## Task requirements:
Copy the rows below word for word. Start at the line that contains "What is the difference", go through the end of the rows, and leave out the pictures.

(Chart-based quiz rows)
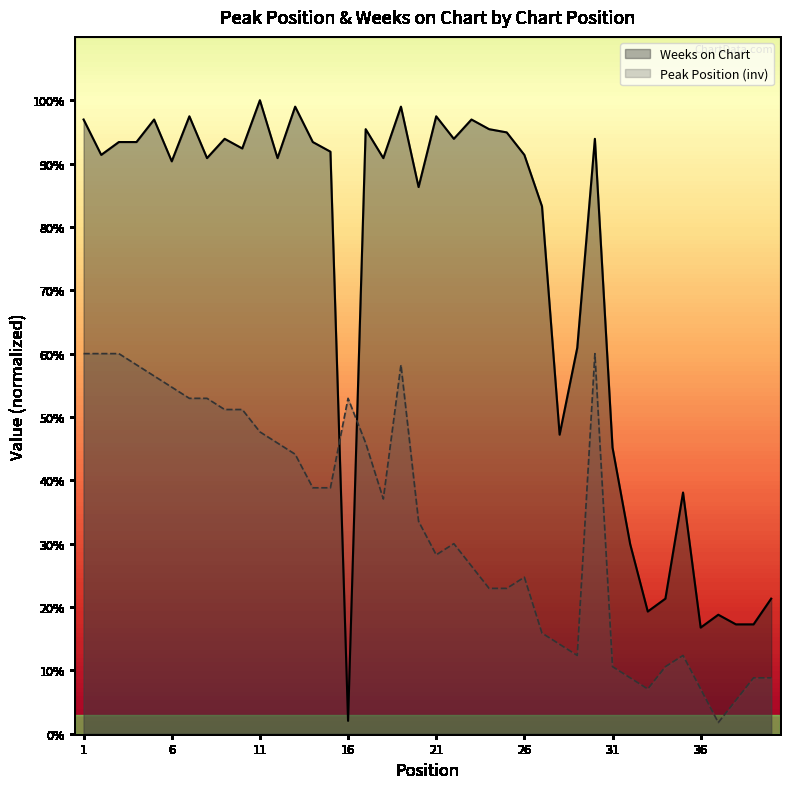

What is the value of the Weeks on Chart point at the 18th from the left?

90.9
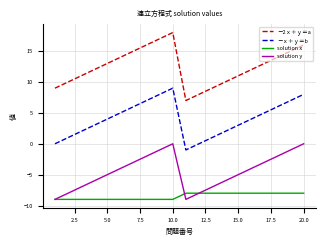

What is the difference between the second highest and minimum values in the solution x series?

1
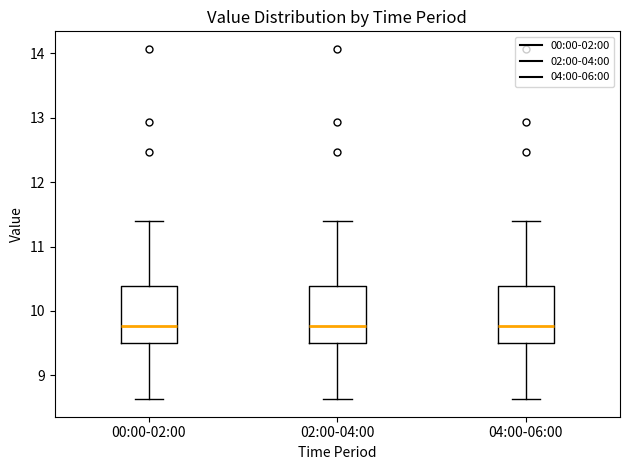

Reading left to right, transcribe this box plot: for each box, give where its median line is, the range the box spans, and where its two whiskers end, as read against the y-axis. The values are not printed on the chart, so give them approximately, as read against the axis.

00:00-02:00: median 9.8, box 9.5 to 10.4, whiskers 8.6 to 11.4
02:00-04:00: median 9.8, box 9.5 to 10.4, whiskers 8.6 to 11.4
04:00-06:00: median 9.8, box 9.5 to 10.4, whiskers 8.6 to 11.4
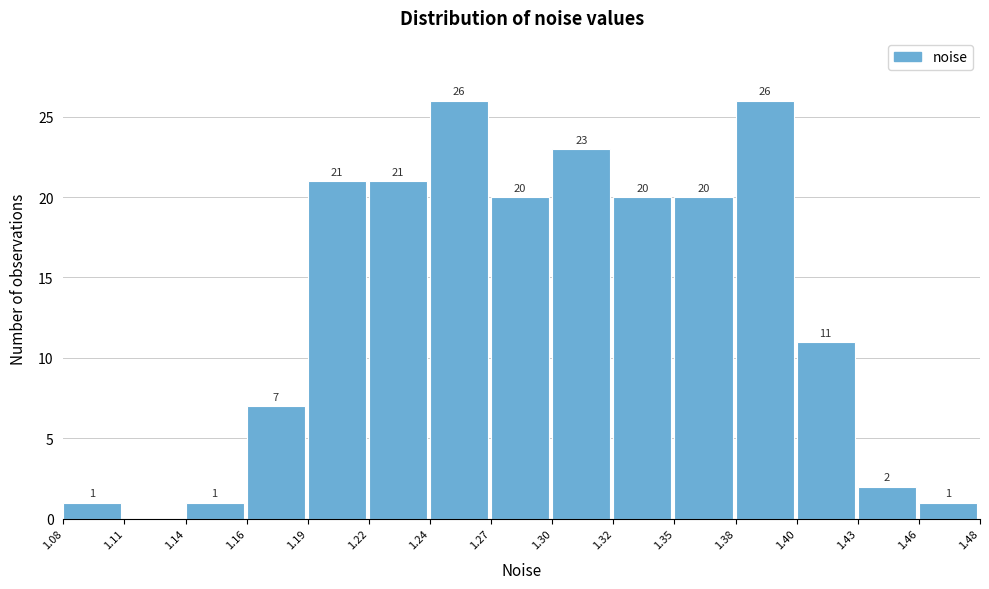

Reading left to right, extract all data points from this chart.

1.08=1	1.11=0	1.14=1	1.16=7	1.19=21	1.22=21	1.24=26	1.27=20	1.30=23	1.32=20	1.35=20	1.38=26	1.40=11	1.43=2	1.46=1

## Solved problem:
What is the difference between the second highest and minimum values in the solution x series?

1

Reading left to right, transcribe this box plot: for each box, give where its median line is, the range the box spans, and where its two whiskers end, as read against the y-axis. The values are not printed on the chart, so give them approximately, as read against the axis.

00:00-02:00: median 9.8, box 9.5 to 10.4, whiskers 8.6 to 11.4
02:00-04:00: median 9.8, box 9.5 to 10.4, whiskers 8.6 to 11.4
04:00-06:00: median 9.8, box 9.5 to 10.4, whiskers 8.6 to 11.4

Reading left to right, extract all data points from this chart.

1.08=1	1.11=0	1.14=1	1.16=7	1.19=21	1.22=21	1.24=26	1.27=20	1.30=23	1.32=20	1.35=20	1.38=26	1.40=11	1.43=2	1.46=1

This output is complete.